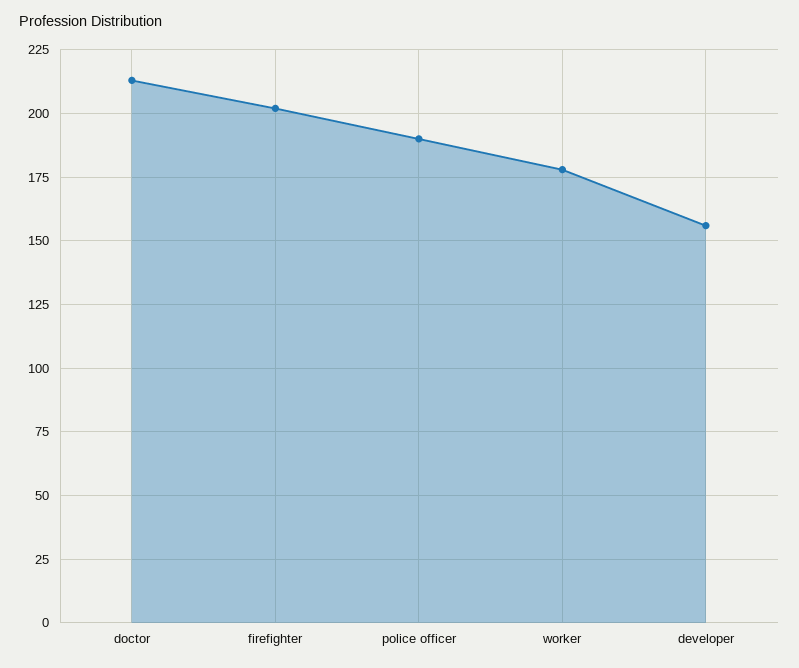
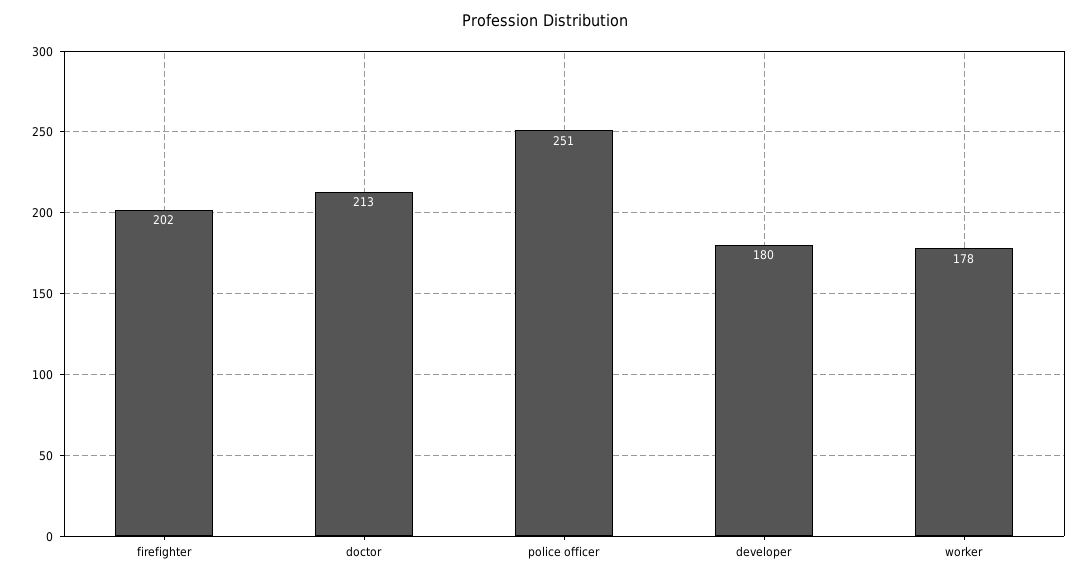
  {
    "doctor": 213,
    "firefighter": 202,
-   "police officer": 190,
+   "police officer": 251,
    "worker": 178,
-   "developer": 155
+   "developer": 180
  }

****

Pick out the lines above containing the word "police", then copy them.

-   "police officer": 190,
+   "police officer": 251,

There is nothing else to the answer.